Investors ignored that hype and sold off the shares after it chopped its interim dividend off the back of what was a very weak profit for the six months to December.
On top of that, the company – notable for its plunge into Lithium in the past couple of years in WA produced an uncertain outlook for the rest of the year, which added to the downward pressure on the shares.
They closed off more than 5% at $16.84 after having fallen as low as $15.85 (down nearly 11%).
The interim dividend was almost halved to 13 cents a share from 25 cents previously.
But yesterday Mr. Ellison made it clear it was a case of pain before gain.
“This has undoubtedly been the most significant year in the Company’s history. The financial results for the first half of FY19 reflect our strategic decision to invest in a number of longer-term growth projects,” he said in a statement with the results.
“These projects will assist us to maximise the value of our lithium ore bodies while the infrastructure and innovation initiatives we have been developing over the past 3 to 5 years will provide us with additional, industry-changing mining services capability.
“Together, these projects will create long-term shareholder value through the development of our world-class resources assets and increased annuity style earnings from enhanced mining services offerings.”
The company yesterday revealed the pain – a 92% slump in first-half profit to just $13 million which rose to a still weak $34 million if an unrealised capital loss on its investment in Pilbara Minerals was added back. The $34 million figure was still down 63%.

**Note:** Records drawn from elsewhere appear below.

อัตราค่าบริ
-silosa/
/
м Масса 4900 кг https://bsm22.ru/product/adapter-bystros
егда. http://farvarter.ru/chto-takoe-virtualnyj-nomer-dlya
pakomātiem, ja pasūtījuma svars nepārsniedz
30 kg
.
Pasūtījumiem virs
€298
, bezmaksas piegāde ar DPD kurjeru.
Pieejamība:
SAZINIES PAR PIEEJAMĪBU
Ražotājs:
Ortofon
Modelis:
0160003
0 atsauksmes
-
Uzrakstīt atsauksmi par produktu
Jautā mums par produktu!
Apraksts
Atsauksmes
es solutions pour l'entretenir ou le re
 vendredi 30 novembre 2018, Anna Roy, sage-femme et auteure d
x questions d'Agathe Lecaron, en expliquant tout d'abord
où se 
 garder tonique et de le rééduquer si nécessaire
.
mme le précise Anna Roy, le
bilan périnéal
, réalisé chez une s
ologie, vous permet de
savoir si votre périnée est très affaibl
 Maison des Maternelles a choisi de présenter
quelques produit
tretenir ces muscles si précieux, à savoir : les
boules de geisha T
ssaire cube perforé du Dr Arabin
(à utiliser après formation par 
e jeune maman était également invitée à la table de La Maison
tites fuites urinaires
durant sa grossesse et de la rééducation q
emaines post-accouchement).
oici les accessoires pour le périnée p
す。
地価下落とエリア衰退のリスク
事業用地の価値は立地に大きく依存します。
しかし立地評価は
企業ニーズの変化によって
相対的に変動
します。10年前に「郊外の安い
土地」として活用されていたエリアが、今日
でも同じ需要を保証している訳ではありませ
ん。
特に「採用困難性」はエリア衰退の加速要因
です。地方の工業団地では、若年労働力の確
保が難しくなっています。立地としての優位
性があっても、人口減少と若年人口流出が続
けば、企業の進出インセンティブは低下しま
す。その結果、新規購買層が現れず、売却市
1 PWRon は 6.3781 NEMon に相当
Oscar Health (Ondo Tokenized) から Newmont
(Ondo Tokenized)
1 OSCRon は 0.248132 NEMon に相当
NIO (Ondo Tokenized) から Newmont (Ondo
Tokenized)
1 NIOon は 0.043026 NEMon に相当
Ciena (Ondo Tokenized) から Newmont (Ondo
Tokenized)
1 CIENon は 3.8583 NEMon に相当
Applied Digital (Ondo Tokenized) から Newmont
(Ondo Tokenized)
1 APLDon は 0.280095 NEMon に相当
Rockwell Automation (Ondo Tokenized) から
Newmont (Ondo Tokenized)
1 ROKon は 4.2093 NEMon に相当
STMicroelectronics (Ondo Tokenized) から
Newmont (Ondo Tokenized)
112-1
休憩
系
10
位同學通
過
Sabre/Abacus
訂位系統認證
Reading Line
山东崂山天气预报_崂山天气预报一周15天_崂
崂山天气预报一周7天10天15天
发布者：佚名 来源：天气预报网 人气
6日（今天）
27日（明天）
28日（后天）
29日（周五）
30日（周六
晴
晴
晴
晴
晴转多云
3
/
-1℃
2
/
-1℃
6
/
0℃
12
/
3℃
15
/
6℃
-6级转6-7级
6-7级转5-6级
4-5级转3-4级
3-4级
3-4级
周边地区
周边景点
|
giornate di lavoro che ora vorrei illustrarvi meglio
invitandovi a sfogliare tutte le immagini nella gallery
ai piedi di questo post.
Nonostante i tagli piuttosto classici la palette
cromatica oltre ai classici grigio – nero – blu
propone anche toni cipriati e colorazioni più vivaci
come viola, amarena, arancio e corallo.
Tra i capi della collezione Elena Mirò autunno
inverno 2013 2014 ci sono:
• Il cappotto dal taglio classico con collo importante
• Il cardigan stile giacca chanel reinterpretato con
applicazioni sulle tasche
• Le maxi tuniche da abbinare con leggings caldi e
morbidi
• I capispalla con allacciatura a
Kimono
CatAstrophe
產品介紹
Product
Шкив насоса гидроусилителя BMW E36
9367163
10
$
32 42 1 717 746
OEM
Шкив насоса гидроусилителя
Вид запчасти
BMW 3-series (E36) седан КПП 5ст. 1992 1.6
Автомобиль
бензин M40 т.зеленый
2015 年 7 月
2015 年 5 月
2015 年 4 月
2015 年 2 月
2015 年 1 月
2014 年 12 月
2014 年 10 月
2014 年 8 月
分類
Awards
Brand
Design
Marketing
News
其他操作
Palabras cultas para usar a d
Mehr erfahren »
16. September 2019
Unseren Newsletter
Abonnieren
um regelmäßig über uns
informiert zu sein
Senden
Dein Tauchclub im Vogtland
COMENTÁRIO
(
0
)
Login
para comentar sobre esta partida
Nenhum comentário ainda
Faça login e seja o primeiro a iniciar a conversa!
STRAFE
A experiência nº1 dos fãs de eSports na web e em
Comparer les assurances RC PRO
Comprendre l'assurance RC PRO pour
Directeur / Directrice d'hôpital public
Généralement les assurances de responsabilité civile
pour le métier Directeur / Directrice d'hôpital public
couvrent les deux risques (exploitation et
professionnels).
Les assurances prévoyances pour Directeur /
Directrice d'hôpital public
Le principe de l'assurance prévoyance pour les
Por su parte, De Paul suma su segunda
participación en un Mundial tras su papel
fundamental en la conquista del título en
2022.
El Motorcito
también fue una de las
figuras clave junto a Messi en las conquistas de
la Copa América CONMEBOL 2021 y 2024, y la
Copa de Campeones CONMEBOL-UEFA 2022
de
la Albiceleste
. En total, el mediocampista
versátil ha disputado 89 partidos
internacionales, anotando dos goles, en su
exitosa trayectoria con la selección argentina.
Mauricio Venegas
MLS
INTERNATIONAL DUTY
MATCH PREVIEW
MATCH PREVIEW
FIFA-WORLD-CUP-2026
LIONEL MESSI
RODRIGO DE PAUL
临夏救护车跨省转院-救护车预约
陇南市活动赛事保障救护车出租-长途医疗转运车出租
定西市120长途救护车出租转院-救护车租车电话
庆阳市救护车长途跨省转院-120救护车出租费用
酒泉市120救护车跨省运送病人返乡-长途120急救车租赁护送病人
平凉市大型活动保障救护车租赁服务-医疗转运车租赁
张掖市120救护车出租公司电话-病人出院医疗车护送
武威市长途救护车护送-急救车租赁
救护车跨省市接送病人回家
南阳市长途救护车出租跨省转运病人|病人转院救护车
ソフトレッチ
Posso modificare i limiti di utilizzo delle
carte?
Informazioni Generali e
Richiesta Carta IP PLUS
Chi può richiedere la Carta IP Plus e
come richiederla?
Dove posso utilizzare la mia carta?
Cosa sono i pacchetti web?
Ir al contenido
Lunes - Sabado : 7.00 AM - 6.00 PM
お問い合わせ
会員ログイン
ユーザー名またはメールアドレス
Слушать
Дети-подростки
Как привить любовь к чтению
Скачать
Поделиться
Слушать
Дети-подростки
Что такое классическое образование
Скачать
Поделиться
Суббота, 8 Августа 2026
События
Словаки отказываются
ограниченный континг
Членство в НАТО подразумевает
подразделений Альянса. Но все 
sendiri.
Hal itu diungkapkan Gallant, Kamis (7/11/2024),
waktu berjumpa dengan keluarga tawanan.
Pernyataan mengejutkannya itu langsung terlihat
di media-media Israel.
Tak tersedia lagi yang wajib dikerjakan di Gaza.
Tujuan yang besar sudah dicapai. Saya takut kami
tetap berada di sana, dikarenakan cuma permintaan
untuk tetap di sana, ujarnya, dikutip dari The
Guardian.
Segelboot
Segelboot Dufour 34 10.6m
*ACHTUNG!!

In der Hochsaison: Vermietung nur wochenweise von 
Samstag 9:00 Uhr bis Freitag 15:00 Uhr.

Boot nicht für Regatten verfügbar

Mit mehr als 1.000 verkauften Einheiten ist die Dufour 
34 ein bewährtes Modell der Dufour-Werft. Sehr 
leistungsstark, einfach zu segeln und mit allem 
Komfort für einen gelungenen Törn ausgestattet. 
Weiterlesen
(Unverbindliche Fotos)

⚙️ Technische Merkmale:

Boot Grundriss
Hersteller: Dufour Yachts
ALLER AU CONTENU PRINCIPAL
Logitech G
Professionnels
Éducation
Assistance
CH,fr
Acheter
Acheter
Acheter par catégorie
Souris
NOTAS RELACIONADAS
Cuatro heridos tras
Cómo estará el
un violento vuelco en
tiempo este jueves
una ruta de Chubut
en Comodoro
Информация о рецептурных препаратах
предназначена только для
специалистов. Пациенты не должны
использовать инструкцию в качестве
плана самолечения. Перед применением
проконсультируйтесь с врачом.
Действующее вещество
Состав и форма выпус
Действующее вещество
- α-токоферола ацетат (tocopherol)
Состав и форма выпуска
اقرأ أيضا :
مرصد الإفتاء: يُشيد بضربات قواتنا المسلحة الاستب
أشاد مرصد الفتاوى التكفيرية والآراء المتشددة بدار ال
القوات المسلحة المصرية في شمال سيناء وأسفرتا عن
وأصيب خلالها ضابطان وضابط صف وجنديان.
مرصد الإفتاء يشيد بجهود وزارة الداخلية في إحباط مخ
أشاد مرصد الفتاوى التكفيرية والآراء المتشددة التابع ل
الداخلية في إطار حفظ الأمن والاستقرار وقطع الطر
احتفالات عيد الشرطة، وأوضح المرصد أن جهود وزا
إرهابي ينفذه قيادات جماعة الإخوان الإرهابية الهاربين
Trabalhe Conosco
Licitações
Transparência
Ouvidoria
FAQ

The weaker result came on a 35% slide in revenue for the six months to $555 million which the company blamed on the suspension of direct shipping ore activities from its Wodgina lithium project in the Pilbara and delays in the ramp-up of the spodumene plant at the same project.
Capital expenditure during the period jumped nearly 600% to $494 million as the company spent up big developing its Wodgina and Mt Marion lithium projects as well as the acquisition of the Koolyanobbing and Kumina iron ore projects.
Cutting the dividend was due to the lower returns in the half from the slide in revenue and earnings and the company’s discipline in setting dividends as 50% of net profit over the year with one-third of that being paid as an interim
Mr. Ellison described 2018 as the most significant year in the company’s history.
“The financial results for the first half of full-year 2019 reflect our strategic decision to invest in a number of longer-term growth projects,” he said.
MinRes said that “at this time the company is not providing updated guidance, other than to note that it remains on track to deliver the forecast EBITDA based on the assumptions (including commodity pricing) made at the time of its guidance at the AGM in November 2018 of between $280 million to $320 million. $240 million of that would come from its mining services division.
The company says 65% of EBITDA would come in the current June half.
While it noted recent material price movements both for iron ore (positive) and lithium (negative), the company didn’t provide any further explanation on how that would impact the full year results.